There were also a higher number of cars kept at home during the day, and fewer drivers in general in newer cars – all helping to drive prices own.
“This analysis showed that some of the initial market-level price reductions seen post-lockdown were driven more by the significant shifts in customer quoting patterns,” added Wright. “And although quoting patterns reverted towards more normal trends towards the end of the quarter, the research has only highlighted further the need for insurers and intermediaries to look closely at how they price for the so-called new normal.

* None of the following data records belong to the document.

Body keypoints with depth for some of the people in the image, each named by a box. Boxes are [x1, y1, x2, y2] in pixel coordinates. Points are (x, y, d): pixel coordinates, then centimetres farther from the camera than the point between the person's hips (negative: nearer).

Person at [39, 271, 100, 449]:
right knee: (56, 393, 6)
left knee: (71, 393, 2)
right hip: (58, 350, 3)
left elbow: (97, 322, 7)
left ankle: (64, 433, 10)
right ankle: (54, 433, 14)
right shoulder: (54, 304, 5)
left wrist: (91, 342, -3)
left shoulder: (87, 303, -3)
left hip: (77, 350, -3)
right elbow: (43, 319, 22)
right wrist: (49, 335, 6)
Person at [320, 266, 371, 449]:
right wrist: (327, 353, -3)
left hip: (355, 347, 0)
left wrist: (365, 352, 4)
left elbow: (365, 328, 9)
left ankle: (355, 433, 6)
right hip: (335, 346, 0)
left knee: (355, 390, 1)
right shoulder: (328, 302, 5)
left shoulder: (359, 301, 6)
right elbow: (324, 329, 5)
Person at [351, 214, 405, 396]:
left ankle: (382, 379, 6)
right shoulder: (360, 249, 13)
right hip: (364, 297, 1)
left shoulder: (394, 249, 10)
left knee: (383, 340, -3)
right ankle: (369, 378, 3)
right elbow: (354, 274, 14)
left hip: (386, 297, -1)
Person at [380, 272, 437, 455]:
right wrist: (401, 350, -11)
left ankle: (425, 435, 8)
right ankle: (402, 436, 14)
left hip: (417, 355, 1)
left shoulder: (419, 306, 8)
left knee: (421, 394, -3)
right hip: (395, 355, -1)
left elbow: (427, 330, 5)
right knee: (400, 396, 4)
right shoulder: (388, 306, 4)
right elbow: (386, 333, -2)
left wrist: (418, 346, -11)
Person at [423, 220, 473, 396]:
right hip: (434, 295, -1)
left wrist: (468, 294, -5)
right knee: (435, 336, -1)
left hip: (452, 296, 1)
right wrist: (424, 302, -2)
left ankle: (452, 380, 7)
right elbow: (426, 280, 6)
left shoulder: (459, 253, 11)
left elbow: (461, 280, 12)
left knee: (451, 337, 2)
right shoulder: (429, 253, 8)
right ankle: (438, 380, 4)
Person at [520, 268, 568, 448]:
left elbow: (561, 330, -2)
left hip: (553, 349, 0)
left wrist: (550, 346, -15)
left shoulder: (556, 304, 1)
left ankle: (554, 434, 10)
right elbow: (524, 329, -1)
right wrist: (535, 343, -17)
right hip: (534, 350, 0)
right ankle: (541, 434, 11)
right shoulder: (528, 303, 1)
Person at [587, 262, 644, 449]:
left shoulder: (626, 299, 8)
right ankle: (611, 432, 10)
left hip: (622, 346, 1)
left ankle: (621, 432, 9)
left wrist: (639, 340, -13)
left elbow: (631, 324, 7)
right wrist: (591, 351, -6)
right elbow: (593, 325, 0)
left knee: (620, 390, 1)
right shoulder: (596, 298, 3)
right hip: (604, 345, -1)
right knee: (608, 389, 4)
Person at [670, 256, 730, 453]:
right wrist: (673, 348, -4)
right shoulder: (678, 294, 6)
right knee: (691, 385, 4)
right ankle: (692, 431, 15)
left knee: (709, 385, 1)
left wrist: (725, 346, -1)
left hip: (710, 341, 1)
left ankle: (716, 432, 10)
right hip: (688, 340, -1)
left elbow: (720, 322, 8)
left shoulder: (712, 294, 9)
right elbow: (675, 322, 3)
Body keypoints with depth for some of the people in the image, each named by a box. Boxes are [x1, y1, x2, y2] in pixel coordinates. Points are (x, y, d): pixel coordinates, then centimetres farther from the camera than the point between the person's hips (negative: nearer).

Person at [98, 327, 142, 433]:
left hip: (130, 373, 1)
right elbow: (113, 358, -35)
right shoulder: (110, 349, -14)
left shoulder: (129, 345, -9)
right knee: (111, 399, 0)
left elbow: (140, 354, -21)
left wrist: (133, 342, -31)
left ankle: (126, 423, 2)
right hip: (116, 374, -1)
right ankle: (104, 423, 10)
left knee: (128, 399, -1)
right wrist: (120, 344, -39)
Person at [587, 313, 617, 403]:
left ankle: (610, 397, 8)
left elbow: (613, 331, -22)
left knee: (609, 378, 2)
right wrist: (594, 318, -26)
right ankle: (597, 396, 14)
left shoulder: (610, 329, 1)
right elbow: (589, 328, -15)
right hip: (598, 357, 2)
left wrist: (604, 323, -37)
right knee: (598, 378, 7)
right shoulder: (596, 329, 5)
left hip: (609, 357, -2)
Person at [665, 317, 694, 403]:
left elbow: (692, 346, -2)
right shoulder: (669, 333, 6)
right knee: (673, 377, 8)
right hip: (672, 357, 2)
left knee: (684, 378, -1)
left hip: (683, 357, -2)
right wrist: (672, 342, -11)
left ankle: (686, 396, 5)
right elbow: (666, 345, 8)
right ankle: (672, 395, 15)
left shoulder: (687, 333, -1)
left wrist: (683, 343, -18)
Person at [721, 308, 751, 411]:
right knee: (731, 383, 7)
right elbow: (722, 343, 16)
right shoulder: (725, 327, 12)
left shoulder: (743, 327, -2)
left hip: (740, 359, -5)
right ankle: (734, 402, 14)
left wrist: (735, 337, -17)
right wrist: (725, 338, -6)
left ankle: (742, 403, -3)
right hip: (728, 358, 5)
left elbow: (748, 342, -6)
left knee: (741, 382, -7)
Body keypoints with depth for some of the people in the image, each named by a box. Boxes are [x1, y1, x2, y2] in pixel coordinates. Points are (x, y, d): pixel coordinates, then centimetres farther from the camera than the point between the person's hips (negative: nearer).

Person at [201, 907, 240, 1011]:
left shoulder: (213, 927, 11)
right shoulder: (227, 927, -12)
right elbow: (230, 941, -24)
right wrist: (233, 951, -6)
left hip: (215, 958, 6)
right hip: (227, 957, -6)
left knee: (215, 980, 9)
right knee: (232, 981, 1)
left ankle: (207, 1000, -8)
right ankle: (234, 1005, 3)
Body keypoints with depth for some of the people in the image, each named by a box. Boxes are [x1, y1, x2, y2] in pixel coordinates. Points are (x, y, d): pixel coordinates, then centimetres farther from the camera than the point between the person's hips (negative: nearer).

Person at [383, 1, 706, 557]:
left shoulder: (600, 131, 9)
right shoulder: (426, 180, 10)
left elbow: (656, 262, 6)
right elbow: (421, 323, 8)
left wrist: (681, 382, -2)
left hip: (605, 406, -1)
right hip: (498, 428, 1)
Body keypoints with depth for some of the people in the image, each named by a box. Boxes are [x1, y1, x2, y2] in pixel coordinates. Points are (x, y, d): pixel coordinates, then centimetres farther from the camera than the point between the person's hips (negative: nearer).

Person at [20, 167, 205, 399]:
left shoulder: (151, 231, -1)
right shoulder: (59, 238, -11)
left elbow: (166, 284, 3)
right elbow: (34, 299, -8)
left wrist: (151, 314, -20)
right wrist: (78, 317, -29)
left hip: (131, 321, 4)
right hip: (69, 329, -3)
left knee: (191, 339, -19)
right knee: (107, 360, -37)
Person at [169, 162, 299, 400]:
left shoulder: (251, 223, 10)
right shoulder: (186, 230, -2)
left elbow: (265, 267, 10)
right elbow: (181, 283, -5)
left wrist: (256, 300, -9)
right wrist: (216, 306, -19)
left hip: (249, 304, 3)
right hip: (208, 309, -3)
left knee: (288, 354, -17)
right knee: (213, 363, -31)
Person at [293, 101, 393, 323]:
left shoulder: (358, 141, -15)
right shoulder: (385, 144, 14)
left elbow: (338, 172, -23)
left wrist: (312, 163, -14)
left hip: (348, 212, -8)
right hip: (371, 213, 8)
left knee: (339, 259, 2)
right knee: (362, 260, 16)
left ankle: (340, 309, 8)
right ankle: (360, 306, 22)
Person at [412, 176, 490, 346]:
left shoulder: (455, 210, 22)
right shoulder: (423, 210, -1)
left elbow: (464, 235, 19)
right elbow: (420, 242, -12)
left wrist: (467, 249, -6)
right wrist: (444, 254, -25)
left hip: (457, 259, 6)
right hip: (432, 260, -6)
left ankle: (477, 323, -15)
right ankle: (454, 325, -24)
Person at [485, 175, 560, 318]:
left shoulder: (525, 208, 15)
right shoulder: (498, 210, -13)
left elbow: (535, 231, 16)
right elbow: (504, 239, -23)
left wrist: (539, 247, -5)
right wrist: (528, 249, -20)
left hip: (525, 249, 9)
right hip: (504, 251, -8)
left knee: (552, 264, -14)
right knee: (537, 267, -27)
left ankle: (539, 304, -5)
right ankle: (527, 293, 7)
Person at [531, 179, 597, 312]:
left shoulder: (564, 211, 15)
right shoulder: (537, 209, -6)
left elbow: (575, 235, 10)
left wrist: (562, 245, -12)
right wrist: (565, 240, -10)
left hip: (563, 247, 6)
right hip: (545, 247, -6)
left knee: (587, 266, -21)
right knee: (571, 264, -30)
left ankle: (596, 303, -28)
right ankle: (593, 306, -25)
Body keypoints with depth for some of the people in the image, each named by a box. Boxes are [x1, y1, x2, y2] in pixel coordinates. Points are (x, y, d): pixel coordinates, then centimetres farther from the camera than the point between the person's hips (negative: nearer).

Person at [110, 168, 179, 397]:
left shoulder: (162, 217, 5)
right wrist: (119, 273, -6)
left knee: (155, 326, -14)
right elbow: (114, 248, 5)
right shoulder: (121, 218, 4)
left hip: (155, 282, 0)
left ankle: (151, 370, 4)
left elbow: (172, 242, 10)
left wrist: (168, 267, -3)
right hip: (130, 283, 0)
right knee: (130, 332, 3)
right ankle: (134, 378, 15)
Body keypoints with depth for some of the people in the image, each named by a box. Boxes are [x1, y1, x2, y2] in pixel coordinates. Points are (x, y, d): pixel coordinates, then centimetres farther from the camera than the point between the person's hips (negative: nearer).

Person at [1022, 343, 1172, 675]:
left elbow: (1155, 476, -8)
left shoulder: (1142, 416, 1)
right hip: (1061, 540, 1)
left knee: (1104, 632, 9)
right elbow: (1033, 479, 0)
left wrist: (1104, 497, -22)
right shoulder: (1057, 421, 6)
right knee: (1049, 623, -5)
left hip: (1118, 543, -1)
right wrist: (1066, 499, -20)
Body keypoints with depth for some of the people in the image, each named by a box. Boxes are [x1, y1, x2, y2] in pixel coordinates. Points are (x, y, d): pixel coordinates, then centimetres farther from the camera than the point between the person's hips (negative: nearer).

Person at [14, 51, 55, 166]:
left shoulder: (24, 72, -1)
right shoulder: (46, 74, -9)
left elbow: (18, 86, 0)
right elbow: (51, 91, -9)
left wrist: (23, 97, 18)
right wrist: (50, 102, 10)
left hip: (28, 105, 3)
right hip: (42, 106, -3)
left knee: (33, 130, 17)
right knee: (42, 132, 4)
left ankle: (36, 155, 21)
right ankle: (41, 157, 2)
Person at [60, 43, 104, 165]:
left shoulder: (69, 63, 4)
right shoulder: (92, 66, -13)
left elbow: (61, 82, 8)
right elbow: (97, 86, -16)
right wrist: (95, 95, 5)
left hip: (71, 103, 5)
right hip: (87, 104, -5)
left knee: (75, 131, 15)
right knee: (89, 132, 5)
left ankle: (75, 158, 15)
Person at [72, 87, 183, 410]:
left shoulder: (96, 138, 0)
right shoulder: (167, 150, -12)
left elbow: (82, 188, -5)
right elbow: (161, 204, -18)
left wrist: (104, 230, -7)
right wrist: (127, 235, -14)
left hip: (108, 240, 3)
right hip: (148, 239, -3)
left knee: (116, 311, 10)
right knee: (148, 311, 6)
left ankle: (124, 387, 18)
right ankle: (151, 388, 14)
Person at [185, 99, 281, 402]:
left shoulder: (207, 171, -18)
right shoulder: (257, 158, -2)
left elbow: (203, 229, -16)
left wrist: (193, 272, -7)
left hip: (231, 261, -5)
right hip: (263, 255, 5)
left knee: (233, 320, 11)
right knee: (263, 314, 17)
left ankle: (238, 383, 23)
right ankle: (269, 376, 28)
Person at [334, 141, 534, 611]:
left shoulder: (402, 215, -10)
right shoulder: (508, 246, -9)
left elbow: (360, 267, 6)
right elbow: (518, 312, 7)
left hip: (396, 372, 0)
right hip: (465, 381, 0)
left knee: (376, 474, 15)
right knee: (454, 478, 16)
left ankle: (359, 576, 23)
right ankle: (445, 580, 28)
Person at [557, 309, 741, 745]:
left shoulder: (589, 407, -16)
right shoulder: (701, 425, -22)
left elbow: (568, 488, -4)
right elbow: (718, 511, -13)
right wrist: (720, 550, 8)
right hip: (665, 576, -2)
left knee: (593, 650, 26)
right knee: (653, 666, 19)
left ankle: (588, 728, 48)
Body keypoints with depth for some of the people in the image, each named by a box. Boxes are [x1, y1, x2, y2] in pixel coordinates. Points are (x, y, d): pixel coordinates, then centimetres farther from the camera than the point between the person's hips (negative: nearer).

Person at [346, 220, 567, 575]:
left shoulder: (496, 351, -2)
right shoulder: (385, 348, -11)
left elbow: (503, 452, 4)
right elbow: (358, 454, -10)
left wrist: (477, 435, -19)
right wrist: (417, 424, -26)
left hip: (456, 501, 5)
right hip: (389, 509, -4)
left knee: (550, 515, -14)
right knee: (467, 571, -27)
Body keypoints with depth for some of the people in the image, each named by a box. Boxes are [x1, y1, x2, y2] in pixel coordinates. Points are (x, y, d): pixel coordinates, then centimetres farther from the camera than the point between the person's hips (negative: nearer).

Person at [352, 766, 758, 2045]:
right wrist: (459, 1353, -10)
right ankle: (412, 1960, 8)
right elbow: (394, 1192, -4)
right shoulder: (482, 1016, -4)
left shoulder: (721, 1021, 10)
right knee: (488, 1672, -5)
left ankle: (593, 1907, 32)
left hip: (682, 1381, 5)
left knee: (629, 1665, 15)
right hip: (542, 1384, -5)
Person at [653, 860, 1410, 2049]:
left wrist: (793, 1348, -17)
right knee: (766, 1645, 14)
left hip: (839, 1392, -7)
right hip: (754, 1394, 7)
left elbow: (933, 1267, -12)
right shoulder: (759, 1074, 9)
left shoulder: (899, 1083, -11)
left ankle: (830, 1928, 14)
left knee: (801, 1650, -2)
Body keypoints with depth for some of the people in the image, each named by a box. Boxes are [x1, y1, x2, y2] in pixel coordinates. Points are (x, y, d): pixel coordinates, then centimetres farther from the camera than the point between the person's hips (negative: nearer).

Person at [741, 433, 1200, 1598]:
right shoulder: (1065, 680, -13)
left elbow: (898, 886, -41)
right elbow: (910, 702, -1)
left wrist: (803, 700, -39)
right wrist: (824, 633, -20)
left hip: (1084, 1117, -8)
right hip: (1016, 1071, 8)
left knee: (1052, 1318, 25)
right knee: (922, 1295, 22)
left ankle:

“Looking further ahead, as we emerge from lockdown and roads become busier, insurers are attempting to predict claims and adjust prices before the full impact of COVID-19 on both medium and long-term frequency and severity trends is known. While there are trends that simultaneously point to both higher and lower levels of driving than before – such as less use of public transport balanced with more working at home – a further headache is estimating the impact on the severity from broken repair supply chains, more cyclists on the roads and recessionary trends. These are just some of the moving parts that will make pricing risk correctly even harder than before the COVID-19 crisis – meanwhile, all of the challenges from before such as whiplash reforms, inflation, and Brexit remain.”